Parallèlement, les autorités françaises mandatent Hamza Boubakeur, pour présenter un projet de mise en place d'un Etat sahraoui qui comprend les wilayas des oasis et de la Saoura (Béchar, Tindouf et Adrar). A en croire Mohamed Qen, il a contacté plusieurs chefs de tribus pour tenter de les convaincre de ce projet.
«Les autorités coloniales ont fourni à Hamza Boubakeur tous les moyens pour mener à bien sa mission», rapportent de leur côté Sara Ben Allou et Zahira Kabiri dans «La politique française de séparation du Sahara algérien et les réactions populaires de celui-ci (1957-1962)». Il répandra l’idée d’une «identité sahraouie», en espérant prendre les rênes de cet «Etat sahraoui». Les deux chercheures font aussi part de «diverses méthodes de pression et de menaces exercées par l'administration coloniale sur les notables et la population» de la région pour accepter ce plan, notamment en 1960 et 1961.
L’affaire de la division de l’Algérie devient vite l’une des préoccupations majeures du mouvement national. Les leaders de la révolution appelleront ainsi «les populations du Sahara au boycott des élections et interdiront aux élus de prendre part à une éventuelle rencontre pour l’installation du gouvernement de la pseudo République sahraouie islamique», raconte l’ouvrage.
Le Maroc soutenait l’intégrité territoriale l’Algérie
Le gouvernement provisoire de Benyoucef Benkhedda multiplie, dans ce sens, les déclarations. Il annonce ainsi que «l'indépendance est avant tout l'unité territoriale algérienne, y compris le Sahara, et c'est la pratique du peuple algérien de sa politique, loin de toute pression coloniale». Le Front de libération nationale résiste aussi, en exprimant son «rejet de tout règlement appelé "unité nationale" mais conduisant à la division de l'Algérie et portant un coup fatal à l'indépendance de l'Algérie et aux principes pour lesquels la révolution a été lancée».
Les leaders de la révolution algérienne iront chercher des soutiens extérieurs, en menant une large campagne diplomatique à l’étranger, visant à «expliquer la situation en Algérie et clarifier sa position sur la question de la division». «Le gouvernement algérien a pu gagner le soutien des pays africains», ajoutent Sara Ben Allou et Zahira Kabiri, qui rappellent à cet égard l'appui du roi Hassan II.
«Le roi Hassan II du Maroc a annoncé le 07/05/1961 qu'il affirme son soutien inconditionnel au peuple frère algérien dans sa lutte pour l'indépendance et l'unité nationale». Le souverain a aussi réaffirmé son «soutien inconditionnel au gouvernement provisoire de la République algérienne dans ses négociations avec la France sur la base du respect de l'intégrité territoriale algérienne et exprime sa volonté de s’opposer par tous les moyens à toute tentative de partage ou d'amputation des terres algériennes», poursuit-on.
Le 5 juillet 1962, l'Algérie accède à son indépendance après une colonisation ayant duré 132 ans.
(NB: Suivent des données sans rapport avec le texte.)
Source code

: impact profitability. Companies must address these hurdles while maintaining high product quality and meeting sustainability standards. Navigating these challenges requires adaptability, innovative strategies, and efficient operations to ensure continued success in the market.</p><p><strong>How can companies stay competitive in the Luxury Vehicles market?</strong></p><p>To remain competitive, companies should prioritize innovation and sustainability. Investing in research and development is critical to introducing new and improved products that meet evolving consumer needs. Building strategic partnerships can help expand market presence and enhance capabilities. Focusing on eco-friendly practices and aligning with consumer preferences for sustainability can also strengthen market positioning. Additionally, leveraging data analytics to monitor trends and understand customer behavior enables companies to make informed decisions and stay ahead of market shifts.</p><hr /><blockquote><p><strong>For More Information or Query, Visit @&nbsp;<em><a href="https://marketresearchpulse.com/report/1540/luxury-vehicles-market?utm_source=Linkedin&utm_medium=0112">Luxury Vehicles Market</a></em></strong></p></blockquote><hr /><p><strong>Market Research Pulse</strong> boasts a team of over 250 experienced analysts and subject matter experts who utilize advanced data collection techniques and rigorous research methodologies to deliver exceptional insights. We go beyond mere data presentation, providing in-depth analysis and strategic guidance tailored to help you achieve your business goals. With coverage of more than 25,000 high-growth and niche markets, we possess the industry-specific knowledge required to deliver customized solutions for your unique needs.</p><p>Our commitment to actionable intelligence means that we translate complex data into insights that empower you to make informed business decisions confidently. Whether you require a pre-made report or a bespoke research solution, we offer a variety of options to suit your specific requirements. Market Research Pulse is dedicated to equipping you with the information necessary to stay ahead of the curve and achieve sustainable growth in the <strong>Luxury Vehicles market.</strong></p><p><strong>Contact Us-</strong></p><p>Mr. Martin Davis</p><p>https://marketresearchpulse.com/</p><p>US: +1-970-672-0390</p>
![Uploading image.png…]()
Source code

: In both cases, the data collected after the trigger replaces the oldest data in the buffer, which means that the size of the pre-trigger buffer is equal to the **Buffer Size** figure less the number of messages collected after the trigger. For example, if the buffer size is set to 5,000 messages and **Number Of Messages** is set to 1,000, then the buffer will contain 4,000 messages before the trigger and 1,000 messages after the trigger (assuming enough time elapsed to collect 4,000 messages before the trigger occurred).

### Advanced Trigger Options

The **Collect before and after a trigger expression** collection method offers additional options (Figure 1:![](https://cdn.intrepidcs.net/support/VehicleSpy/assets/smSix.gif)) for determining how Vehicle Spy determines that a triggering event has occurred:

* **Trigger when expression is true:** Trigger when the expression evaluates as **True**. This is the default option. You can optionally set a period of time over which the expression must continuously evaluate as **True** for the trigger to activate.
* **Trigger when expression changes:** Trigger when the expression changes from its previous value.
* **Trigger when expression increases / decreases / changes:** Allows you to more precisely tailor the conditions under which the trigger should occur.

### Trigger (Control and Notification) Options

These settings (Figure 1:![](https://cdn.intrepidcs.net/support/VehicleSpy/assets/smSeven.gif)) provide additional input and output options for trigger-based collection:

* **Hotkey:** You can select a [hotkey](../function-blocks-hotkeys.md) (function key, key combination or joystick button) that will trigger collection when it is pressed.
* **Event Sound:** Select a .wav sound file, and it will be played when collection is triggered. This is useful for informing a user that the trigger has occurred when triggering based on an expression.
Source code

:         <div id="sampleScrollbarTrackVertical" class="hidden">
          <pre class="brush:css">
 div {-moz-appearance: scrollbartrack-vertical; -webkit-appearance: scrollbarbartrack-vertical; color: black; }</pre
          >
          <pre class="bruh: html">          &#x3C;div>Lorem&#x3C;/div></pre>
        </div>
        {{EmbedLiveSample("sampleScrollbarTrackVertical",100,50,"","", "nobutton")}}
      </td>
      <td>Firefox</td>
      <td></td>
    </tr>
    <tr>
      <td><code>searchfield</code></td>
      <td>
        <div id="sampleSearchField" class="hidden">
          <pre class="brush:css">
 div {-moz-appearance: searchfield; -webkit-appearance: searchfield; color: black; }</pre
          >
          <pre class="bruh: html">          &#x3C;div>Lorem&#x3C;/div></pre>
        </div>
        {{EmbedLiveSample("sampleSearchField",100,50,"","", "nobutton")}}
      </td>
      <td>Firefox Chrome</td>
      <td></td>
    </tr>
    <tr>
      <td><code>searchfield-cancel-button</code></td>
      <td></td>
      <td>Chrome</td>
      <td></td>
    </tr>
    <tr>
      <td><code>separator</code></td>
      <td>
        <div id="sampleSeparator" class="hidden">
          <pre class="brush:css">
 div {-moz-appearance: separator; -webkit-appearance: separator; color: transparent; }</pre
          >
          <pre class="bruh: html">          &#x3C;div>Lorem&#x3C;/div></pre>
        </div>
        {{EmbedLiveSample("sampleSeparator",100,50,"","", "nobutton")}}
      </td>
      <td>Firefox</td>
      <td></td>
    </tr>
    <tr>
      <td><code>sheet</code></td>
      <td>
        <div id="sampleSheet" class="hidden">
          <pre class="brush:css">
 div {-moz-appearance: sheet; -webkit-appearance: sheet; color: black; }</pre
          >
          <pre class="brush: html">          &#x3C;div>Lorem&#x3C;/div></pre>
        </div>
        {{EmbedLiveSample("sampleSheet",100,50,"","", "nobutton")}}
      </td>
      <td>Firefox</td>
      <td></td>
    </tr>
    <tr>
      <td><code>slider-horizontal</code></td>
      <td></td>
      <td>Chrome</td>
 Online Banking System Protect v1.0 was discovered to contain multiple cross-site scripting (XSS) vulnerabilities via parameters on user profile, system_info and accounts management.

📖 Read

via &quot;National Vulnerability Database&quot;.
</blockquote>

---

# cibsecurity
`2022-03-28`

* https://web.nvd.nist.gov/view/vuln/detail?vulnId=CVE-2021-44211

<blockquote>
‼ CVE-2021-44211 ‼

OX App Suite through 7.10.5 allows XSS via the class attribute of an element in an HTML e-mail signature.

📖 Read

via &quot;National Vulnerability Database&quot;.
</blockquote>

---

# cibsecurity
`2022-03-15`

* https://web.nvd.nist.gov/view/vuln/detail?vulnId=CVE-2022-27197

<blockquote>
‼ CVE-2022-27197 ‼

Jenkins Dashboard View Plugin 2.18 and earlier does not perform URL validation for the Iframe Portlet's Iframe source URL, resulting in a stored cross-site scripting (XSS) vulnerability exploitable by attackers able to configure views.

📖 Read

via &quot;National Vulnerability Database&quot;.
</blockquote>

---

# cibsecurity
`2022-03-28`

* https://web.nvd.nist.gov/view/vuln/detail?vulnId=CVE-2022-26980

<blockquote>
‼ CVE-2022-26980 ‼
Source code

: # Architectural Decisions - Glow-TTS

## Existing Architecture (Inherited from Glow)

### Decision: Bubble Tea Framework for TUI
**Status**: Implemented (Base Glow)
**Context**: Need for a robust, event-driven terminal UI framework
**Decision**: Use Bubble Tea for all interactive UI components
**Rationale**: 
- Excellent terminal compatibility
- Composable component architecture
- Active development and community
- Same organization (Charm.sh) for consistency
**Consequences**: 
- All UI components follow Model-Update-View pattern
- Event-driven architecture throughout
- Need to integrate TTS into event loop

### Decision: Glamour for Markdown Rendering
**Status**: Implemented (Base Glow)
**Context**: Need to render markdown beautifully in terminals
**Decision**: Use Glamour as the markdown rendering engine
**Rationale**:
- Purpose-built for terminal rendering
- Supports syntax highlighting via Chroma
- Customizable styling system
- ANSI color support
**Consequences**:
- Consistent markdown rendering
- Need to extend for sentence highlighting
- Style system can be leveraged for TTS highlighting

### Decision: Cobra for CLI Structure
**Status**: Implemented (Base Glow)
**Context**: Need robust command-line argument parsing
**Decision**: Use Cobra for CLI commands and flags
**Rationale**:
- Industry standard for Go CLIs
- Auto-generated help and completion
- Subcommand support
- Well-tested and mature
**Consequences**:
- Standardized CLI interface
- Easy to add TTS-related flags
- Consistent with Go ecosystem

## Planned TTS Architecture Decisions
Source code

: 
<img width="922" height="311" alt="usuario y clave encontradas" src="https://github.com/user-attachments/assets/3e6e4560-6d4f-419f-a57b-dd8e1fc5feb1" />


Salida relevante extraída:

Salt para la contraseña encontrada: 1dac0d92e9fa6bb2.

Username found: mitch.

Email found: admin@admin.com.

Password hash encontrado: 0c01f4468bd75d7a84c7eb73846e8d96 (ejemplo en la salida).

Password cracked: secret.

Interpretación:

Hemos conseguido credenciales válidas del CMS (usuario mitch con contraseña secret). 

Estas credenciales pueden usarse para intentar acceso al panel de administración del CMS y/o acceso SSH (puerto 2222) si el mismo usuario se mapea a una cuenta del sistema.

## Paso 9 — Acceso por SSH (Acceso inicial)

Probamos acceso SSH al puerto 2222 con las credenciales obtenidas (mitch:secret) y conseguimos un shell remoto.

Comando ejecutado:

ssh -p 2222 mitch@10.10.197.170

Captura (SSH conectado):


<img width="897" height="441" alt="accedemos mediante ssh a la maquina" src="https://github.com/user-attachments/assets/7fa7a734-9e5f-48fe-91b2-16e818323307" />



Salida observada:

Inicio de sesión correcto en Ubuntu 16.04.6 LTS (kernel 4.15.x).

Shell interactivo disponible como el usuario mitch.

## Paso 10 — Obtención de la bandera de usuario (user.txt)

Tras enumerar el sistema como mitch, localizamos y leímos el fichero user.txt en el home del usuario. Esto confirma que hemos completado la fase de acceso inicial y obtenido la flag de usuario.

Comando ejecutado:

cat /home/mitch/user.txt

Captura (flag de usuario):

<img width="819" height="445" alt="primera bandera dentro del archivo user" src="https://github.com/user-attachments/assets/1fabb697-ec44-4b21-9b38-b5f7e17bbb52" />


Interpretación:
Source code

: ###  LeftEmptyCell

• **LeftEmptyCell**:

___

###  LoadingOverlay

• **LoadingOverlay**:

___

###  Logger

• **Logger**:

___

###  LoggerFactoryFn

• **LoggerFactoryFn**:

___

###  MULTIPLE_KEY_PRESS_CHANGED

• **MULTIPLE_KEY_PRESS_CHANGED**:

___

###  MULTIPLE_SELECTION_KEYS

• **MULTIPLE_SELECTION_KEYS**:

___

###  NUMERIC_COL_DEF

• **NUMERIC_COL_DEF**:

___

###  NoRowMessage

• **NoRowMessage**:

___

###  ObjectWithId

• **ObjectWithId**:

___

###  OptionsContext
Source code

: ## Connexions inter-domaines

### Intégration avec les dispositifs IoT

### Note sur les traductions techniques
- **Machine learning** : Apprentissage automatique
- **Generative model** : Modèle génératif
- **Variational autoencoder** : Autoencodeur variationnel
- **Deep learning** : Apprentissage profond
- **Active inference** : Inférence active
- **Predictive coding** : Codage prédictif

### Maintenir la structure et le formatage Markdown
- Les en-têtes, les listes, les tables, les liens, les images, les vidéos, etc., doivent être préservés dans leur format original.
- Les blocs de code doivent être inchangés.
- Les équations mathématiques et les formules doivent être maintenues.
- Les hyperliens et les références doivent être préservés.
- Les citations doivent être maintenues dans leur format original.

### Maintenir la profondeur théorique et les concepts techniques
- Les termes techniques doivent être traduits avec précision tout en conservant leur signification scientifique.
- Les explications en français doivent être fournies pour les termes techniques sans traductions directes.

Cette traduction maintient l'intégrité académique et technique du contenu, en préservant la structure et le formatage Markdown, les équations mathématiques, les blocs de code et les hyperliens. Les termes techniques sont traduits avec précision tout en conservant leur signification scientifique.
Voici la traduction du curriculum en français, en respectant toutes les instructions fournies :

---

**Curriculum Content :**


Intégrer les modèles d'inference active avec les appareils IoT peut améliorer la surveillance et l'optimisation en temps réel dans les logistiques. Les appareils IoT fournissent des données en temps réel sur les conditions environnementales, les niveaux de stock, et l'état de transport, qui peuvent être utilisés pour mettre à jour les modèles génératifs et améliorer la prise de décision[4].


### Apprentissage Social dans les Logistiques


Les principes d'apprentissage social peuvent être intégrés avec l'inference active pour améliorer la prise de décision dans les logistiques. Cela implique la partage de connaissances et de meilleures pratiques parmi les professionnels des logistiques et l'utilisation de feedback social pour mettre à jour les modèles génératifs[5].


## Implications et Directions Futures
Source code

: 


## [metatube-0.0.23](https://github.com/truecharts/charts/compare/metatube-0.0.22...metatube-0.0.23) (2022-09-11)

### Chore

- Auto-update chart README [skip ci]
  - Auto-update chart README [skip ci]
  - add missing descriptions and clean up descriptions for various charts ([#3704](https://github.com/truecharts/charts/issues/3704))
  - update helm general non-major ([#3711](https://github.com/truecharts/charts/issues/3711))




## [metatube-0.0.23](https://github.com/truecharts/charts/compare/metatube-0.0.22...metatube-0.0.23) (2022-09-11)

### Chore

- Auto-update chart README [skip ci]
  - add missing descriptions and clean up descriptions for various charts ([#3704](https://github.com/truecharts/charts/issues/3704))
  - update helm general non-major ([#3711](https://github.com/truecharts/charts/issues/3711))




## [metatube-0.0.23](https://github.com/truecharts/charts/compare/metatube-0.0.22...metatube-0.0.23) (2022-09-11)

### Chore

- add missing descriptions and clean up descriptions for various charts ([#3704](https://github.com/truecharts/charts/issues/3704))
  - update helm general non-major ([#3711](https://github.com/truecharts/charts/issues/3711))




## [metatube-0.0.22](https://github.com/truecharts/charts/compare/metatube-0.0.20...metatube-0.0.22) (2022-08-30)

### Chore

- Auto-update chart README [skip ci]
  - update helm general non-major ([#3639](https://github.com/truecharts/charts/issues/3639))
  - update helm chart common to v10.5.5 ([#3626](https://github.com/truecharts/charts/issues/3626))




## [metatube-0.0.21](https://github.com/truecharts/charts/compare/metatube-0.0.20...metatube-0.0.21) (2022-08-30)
Le pays réussit ainsi à garder l’ensemble de ses territoires. Le voisin de l’Est entrera en guerre, un an plus tard, avec le Maroc dans le cadre de la Guerre des Sables d’octobre 1963. Il semble ainsi que l’Algérie n’a fait que calquer les plans coloniaux touchant son intégrité territoriale pour viser celle du Maroc. Depuis sa création, Alger accueille, finance et soutient le Front Polisario, qui revendique l’indépendance du Sahara marocain.